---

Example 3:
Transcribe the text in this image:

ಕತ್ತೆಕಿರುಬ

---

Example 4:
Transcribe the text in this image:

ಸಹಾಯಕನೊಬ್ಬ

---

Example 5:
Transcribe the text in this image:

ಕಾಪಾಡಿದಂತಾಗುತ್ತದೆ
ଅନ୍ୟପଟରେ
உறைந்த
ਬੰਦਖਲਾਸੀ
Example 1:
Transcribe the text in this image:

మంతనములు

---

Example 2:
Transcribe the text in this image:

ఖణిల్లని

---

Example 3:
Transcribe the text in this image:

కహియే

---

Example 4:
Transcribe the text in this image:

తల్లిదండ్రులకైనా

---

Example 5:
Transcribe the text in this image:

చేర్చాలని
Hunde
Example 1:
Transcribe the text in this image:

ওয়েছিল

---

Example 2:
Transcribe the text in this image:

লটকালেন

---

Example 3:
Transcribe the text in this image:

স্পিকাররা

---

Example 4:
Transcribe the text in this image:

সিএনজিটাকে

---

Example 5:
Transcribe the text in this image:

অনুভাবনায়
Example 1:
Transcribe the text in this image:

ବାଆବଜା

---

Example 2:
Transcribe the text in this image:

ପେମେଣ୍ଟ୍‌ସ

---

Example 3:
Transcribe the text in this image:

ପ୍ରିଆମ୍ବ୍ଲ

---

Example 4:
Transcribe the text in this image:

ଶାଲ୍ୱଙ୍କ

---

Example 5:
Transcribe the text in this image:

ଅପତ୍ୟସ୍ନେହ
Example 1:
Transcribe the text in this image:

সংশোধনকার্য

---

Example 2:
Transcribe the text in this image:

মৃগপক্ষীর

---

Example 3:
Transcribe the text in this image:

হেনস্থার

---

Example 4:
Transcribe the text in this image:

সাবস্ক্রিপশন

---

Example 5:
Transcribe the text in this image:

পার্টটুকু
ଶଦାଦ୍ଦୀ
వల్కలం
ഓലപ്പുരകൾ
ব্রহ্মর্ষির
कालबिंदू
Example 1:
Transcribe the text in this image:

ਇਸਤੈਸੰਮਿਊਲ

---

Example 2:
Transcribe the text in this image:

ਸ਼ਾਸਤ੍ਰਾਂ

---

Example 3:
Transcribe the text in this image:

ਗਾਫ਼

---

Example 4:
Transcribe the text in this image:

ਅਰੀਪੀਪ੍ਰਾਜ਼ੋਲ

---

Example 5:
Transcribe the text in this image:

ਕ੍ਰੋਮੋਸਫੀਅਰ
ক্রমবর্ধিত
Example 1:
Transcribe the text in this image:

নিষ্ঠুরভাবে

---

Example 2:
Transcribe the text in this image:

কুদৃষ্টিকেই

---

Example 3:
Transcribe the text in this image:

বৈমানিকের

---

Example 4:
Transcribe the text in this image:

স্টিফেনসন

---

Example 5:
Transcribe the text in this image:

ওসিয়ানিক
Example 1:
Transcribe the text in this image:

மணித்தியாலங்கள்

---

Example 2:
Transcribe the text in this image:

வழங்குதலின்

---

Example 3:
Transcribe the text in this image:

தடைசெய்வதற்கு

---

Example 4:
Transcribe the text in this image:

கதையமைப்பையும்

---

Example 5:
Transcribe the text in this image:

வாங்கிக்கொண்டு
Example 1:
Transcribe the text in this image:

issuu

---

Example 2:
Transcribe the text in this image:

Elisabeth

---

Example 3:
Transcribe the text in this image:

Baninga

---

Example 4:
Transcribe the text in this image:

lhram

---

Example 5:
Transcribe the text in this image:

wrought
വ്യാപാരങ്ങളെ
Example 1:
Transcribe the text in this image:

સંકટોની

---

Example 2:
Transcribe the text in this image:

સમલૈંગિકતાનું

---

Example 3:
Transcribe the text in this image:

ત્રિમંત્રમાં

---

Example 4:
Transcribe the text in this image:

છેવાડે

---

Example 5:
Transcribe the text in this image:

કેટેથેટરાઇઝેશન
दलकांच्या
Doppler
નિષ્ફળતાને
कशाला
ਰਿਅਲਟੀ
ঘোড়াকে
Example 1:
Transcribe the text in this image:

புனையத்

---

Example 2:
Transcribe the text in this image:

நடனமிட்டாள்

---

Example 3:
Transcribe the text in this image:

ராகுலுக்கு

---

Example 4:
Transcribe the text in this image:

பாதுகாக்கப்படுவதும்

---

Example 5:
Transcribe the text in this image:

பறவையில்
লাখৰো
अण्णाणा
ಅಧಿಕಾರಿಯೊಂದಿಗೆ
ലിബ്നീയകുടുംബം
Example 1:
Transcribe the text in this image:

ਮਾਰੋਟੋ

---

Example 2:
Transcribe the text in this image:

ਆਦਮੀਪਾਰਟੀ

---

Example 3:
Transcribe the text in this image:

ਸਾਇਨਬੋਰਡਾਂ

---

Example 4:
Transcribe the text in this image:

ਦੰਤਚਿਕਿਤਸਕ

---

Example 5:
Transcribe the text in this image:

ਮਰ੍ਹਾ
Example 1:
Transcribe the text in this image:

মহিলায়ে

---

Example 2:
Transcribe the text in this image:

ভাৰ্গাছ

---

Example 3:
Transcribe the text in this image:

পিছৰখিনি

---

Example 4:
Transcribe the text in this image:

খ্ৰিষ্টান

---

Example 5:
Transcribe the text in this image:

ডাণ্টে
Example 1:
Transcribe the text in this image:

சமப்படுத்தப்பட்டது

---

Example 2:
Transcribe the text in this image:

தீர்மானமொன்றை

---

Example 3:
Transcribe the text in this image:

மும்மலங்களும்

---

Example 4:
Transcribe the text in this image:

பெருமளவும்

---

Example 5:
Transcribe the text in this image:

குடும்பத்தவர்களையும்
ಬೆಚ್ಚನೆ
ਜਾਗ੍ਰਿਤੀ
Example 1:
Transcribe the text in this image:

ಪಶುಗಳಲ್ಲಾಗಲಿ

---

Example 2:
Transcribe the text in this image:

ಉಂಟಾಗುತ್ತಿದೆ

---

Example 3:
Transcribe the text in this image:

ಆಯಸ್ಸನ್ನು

####

A faithful copy of every record is required; output it in full.

---

Example 3:
Transcribe the text in this image:

ಕತ್ತೆಕಿರುಬ

---

Example 4:
Transcribe the text in this image:

ಸಹಾಯಕನೊಬ್ಬ

---

Example 5:
Transcribe the text in this image:

ಕಾಪಾಡಿದಂತಾಗುತ್ತದೆ
ଅନ୍ୟପଟରେ
உறைந்த
ਬੰਦਖਲਾਸੀ
Example 1:
Transcribe the text in this image:

మంతనములు

---

Example 2:
Transcribe the text in this image:

ఖణిల్లని

---

Example 3:
Transcribe the text in this image:

కహియే

---

Example 4:
Transcribe the text in this image:

తల్లిదండ్రులకైనా

---

Example 5:
Transcribe the text in this image:

చేర్చాలని
Hunde
Example 1:
Transcribe the text in this image:

ওয়েছিল

---

Example 2:
Transcribe the text in this image:

লটকালেন

---

Example 3:
Transcribe the text in this image:

স্পিকাররা

---

Example 4:
Transcribe the text in this image:

সিএনজিটাকে

---

Example 5:
Transcribe the text in this image:

অনুভাবনায়
Example 1:
Transcribe the text in this image:

ବାଆବଜା

---

Example 2:
Transcribe the text in this image:

ପେମେଣ୍ଟ୍‌ସ

---

Example 3:
Transcribe the text in this image:

ପ୍ରିଆମ୍ବ୍ଲ

---

Example 4:
Transcribe the text in this image:

ଶାଲ୍ୱଙ୍କ

---

Example 5:
Transcribe the text in this image:

ଅପତ୍ୟସ୍ନେହ
Example 1:
Transcribe the text in this image:

সংশোধনকার্য

---

Example 2:
Transcribe the text in this image:

মৃগপক্ষীর

---

Example 3:
Transcribe the text in this image:

হেনস্থার

---

Example 4:
Transcribe the text in this image:

সাবস্ক্রিপশন

---

Example 5:
Transcribe the text in this image:

পার্টটুকু
ଶଦାଦ୍ଦୀ
వల్కలం
ഓലപ്പുരകൾ
ব্রহ্মর্ষির
कालबिंदू
Example 1:
Transcribe the text in this image:

ਇਸਤੈਸੰਮਿਊਲ

---

Example 2:
Transcribe the text in this image:

ਸ਼ਾਸਤ੍ਰਾਂ

---

Example 3:
Transcribe the text in this image:

ਗਾਫ਼

---

Example 4:
Transcribe the text in this image:

ਅਰੀਪੀਪ੍ਰਾਜ਼ੋਲ

---

Example 5:
Transcribe the text in this image:

ਕ੍ਰੋਮੋਸਫੀਅਰ
ক্রমবর্ধিত
Example 1:
Transcribe the text in this image:

নিষ্ঠুরভাবে

---

Example 2:
Transcribe the text in this image:

কুদৃষ্টিকেই

---

Example 3:
Transcribe the text in this image:

বৈমানিকের

---

Example 4:
Transcribe the text in this image:

স্টিফেনসন

---

Example 5:
Transcribe the text in this image:

ওসিয়ানিক
Example 1:
Transcribe the text in this image:

மணித்தியாலங்கள்

---

Example 2:
Transcribe the text in this image:

வழங்குதலின்

---

Example 3:
Transcribe the text in this image:

தடைசெய்வதற்கு

---

Example 4:
Transcribe the text in this image:

கதையமைப்பையும்

---

Example 5:
Transcribe the text in this image:

வாங்கிக்கொண்டு
Example 1:
Transcribe the text in this image:

issuu

---

Example 2:
Transcribe the text in this image:

Elisabeth

---

Example 3:
Transcribe the text in this image:

Baninga

---

Example 4:
Transcribe the text in this image:

lhram

---

Example 5:
Transcribe the text in this image:

wrought
വ്യാപാരങ്ങളെ
Example 1:
Transcribe the text in this image:

સંકટોની

---

Example 2:
Transcribe the text in this image:

સમલૈંગિકતાનું

---

Example 3:
Transcribe the text in this image:

ત્રિમંત્રમાં

---

Example 4:
Transcribe the text in this image:

છેવાડે

---

Example 5:
Transcribe the text in this image:

કેટેથેટરાઇઝેશન
दलकांच्या
Doppler
નિષ્ફળતાને
कशाला
ਰਿਅਲਟੀ
ঘোড়াকে
Example 1:
Transcribe the text in this image:

புனையத்

---

Example 2:
Transcribe the text in this image:

நடனமிட்டாள்

---

Example 3:
Transcribe the text in this image:

ராகுலுக்கு

---

Example 4:
Transcribe the text in this image:

பாதுகாக்கப்படுவதும்

---

Example 5:
Transcribe the text in this image:

பறவையில்
লাখৰো
अण्णाणा
ಅಧಿಕಾರಿಯೊಂದಿಗೆ
ലിബ്നീയകുടുംബം
Example 1:
Transcribe the text in this image:

ਮਾਰੋਟੋ

---

Example 2:
Transcribe the text in this image:

ਆਦਮੀਪਾਰਟੀ

---

Example 3:
Transcribe the text in this image:

ਸਾਇਨਬੋਰਡਾਂ

---

Example 4:
Transcribe the text in this image:

ਦੰਤਚਿਕਿਤਸਕ

---

Example 5:
Transcribe the text in this image:

ਮਰ੍ਹਾ
Example 1:
Transcribe the text in this image:

মহিলায়ে

---

Example 2:
Transcribe the text in this image:

ভাৰ্গাছ

---

Example 3:
Transcribe the text in this image:

পিছৰখিনি

---

Example 4:
Transcribe the text in this image:

খ্ৰিষ্টান

---

Example 5:
Transcribe the text in this image:

ডাণ্টে
Example 1:
Transcribe the text in this image:

சமப்படுத்தப்பட்டது

---

Example 2:
Transcribe the text in this image:

தீர்மானமொன்றை

---

Example 3:
Transcribe the text in this image:

மும்மலங்களும்

---

Example 4:
Transcribe the text in this image:

பெருமளவும்

---

Example 5:
Transcribe the text in this image:

குடும்பத்தவர்களையும்
ಬೆಚ್ಚನೆ
ਜਾਗ੍ਰਿਤੀ
Example 1:
Transcribe the text in this image:

ಪಶುಗಳಲ್ಲಾಗಲಿ

---

Example 2:
Transcribe the text in this image:

ಉಂಟಾಗುತ್ತಿದೆ

---

Example 3:
Transcribe the text in this image:

ಆಯಸ್ಸನ್ನು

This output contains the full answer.